Text excerpt:
>>>>
Nikon AM: The Quest To Scale Additive Manufacturing

In October, Manufacturing Digital shared its top ten predictions for 2026.

High up on that list was the growing adoption and innovation of additive manufacturing. Why? Because it is the manufacturing method of the future, enabling rapid prototyping, superior customisability, sustainability, greater supply chain flexibility, safety, cost and inventory savings.

According to market research, additive manufacturing is set to hit a global market size of US$83.56bn by 2030. This is being driven by its strategic and creative value, harnessed by manufacturers across many industry verticals. 

Earlier this year Manufacturing Digital reported on Adobe’s PDF Print Engine. A tool for 3D digital textile printing, the engine has enabled textile manufacturers to unleash new degrees of creativity, customisation and precision. 

They can now reproduce vectors, fonts, gradients, motifs and more without fear of pixelation, while honing in on colour accuracy, producing garment prototypes without the associated waste.
<<<<
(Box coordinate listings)
>>>>
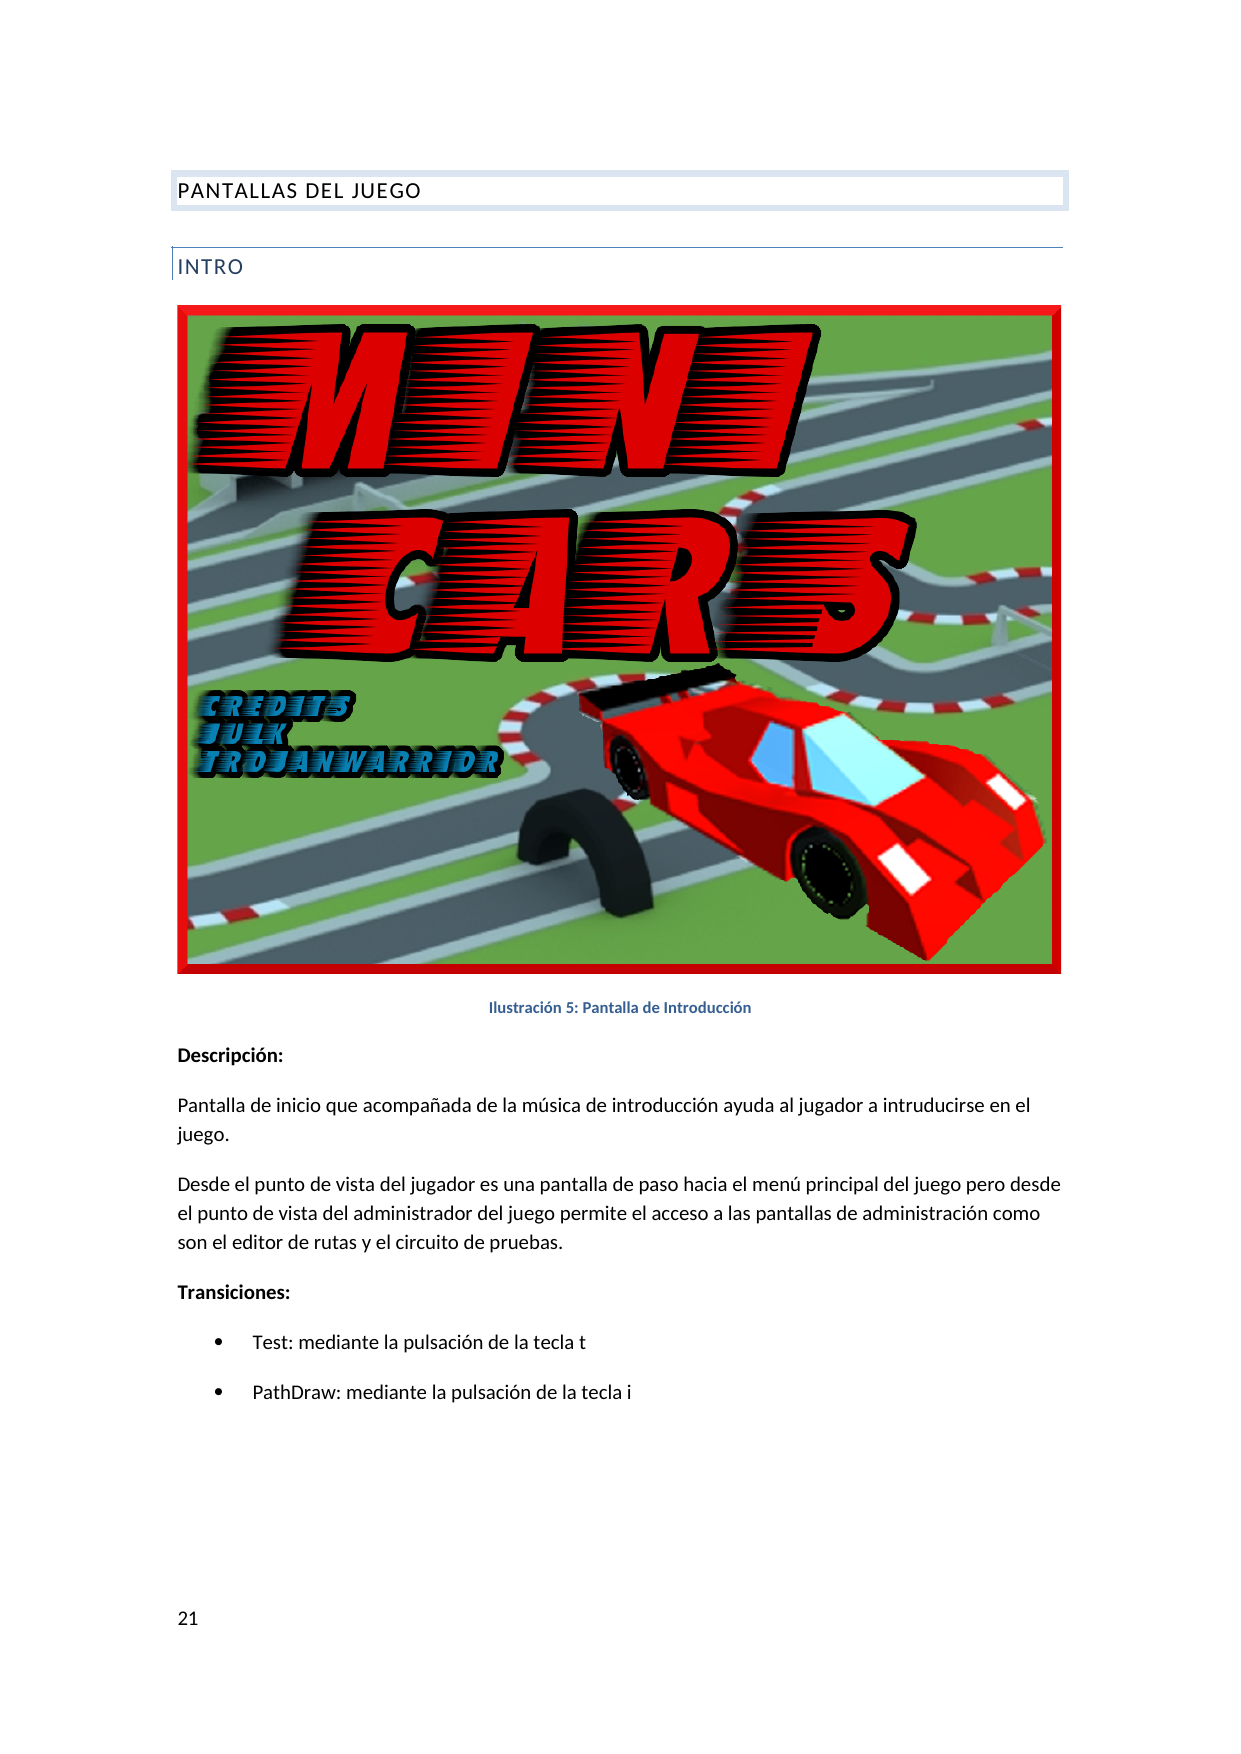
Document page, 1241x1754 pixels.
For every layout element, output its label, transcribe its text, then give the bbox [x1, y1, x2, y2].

text Desde el punto de vista del jugador es una pantalla de paso hacia el menú principal del juego pero desde el punto de vista del administrador del juego permite el acceso a las pantallas de administración como son el editor de rutas y el circuito de pruebas. [177, 1171, 1063, 1255]
list Test: mediante la pulsación de la tecla t [215, 1329, 1063, 1355]
list PathDraw: mediante la pulsación de la tecla i [215, 1379, 1063, 1405]
picture [177, 305, 1062, 974]
text Transiciones: [177, 1279, 1063, 1305]
subtitle INTRO [173, 248, 1063, 280]
text Pantalla de inicio que acompañada de la música de introducción ayuda al jugador a intruducirse en el juego. [177, 1092, 1063, 1147]
text Ilustración 5: Pantalla de Introducción [177, 998, 1063, 1018]
text Descripción: [177, 1042, 1063, 1067]
subtitle Pantallas del juego [177, 177, 1063, 205]
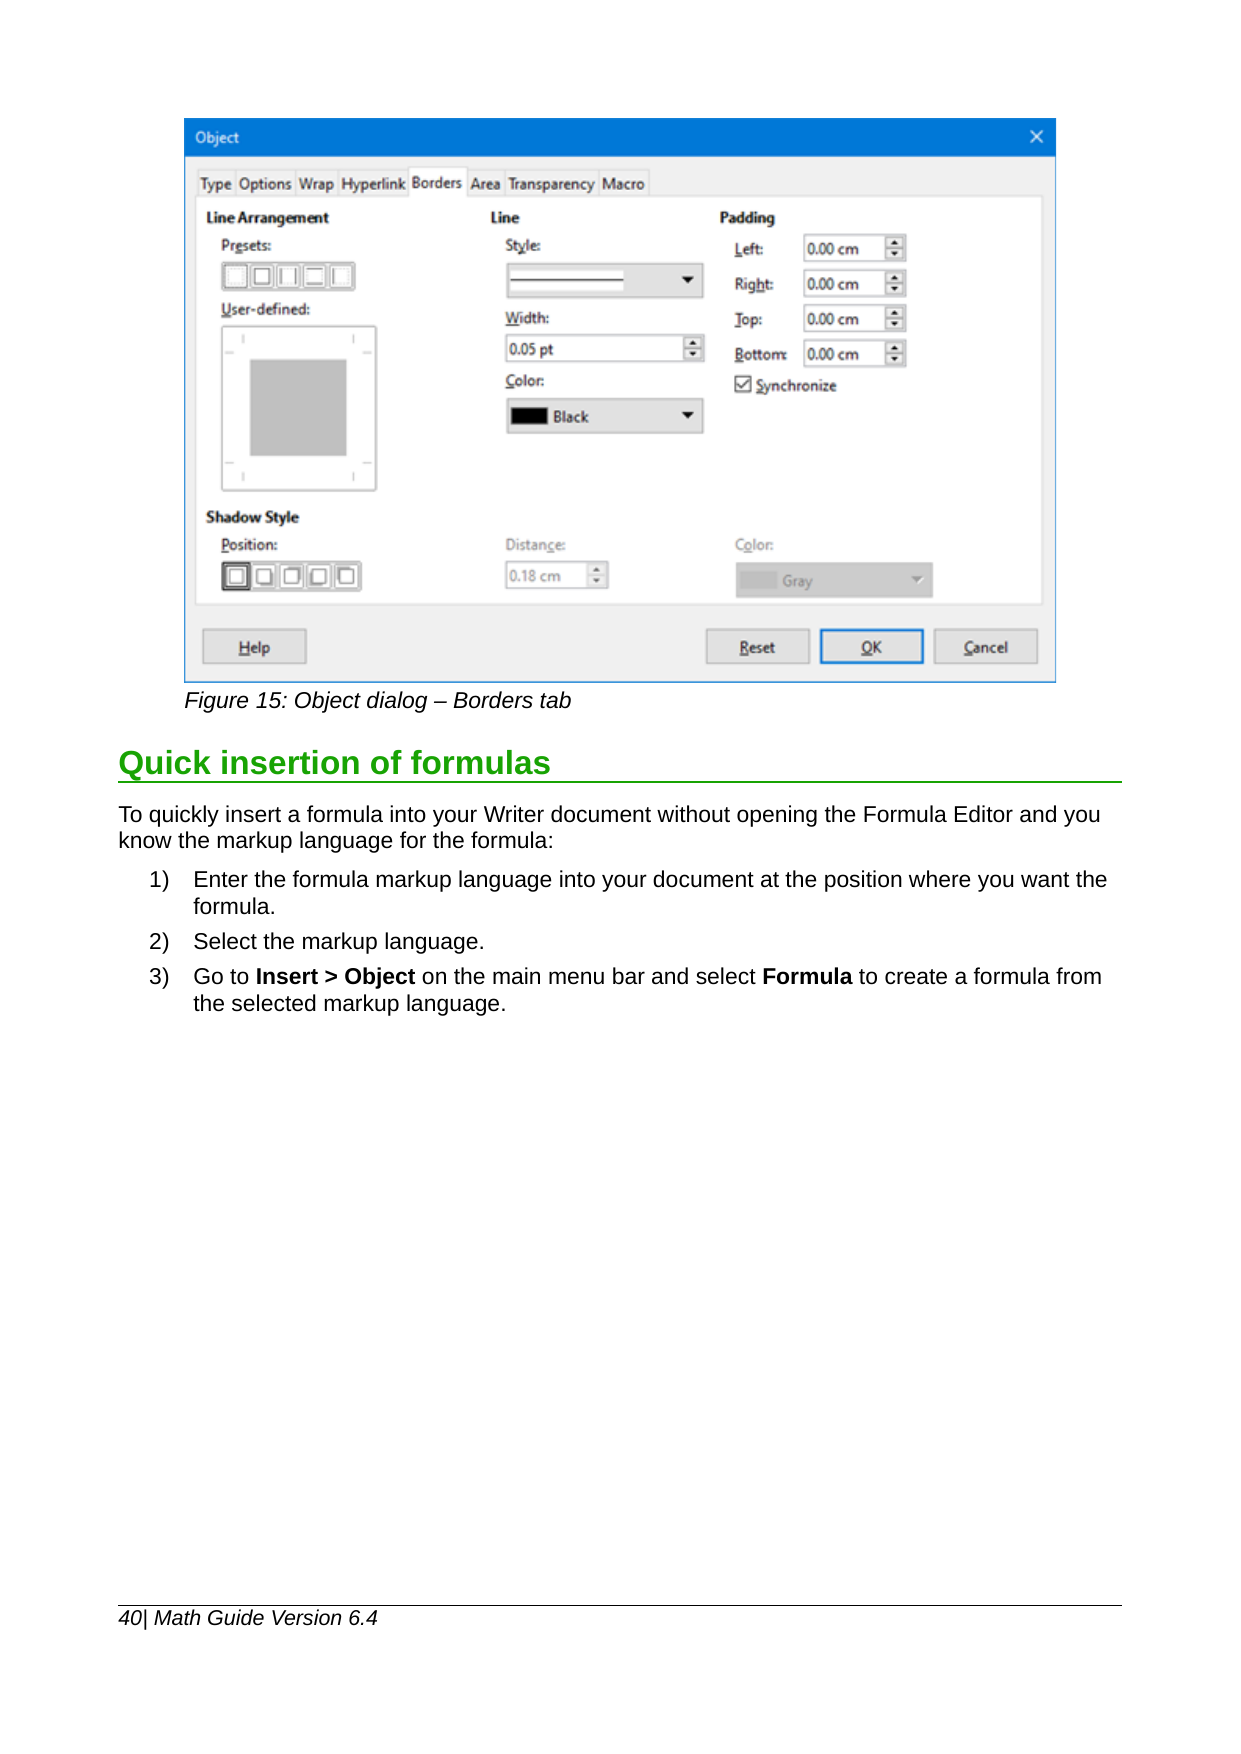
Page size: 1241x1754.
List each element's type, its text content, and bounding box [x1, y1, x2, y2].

text Figure 15: Object dialog – Borders tab [184, 683, 1056, 713]
subtitle Quick insertion of formulas [118, 743, 1122, 781]
list Select the markup language. [169, 928, 1122, 954]
list Enter the formula markup language into your document at the position where you want the formula. [169, 866, 1122, 919]
list Go to Insert > Object on the main menu bar and select Formula to create a formula from the selected markup language. [169, 963, 1122, 1016]
text To quickly insert a formula into your Writer document without opening the Formula Editor and you know the markup language for the formula: [118, 801, 1122, 854]
picture [184, 118, 1057, 683]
<<<<
Given instruction 1:
From the additive manufacturing article, answer the following:
(a) In which month did Manufacturing Digital share its top ten predictions for 2026?
(b) What global market size is additive manufacturing set to reach by 2030?
(c) What kind of printing is Adobe's PDF Print Engine a tool for?
Given instruction 2:
Translate this sentence from the additive manufacturing article into Spanish: "According to market research, additive manufacturing is set to hit a global market size of US$83.56bn by 2030."
Given instruction 3:
Return everything in the additive manufacturing article from "Nikon AM: The" down to "customisation and precision.".
Rely only on the additive manufacturing article.

Correct result 1:
(a) October
(b) US$83.56bn
(c) 3D digital textile printing

Correct result 2:
Según estudios de mercado, la fabricación aditiva alcanzará un tamaño de mercado global de 83.560 millones de dólares estadounidenses para 2030.

Correct result 3:
Nikon AM: The Quest To Scale Additive Manufacturing

In October, Manufacturing Digital shared its top ten predictions for 2026.

High up on that list was the growing adoption and innovation of additive manufacturing. Why? Because it is the manufacturing method of the future, enabling rapid prototyping, superior customisability, sustainability, greater supply chain flexibility, safety, cost and inventory savings.

According to market research, additive manufacturing is set to hit a global market size of US$83.56bn by 2030. This is being driven by its strategic and creative value, harnessed by manufacturers across many industry verticals. 

Earlier this year Manufacturing Digital reported on Adobe’s PDF Print Engine. A tool for 3D digital textile printing, the engine has enabled textile manufacturers to unleash new degrees of creativity, customisation and precision.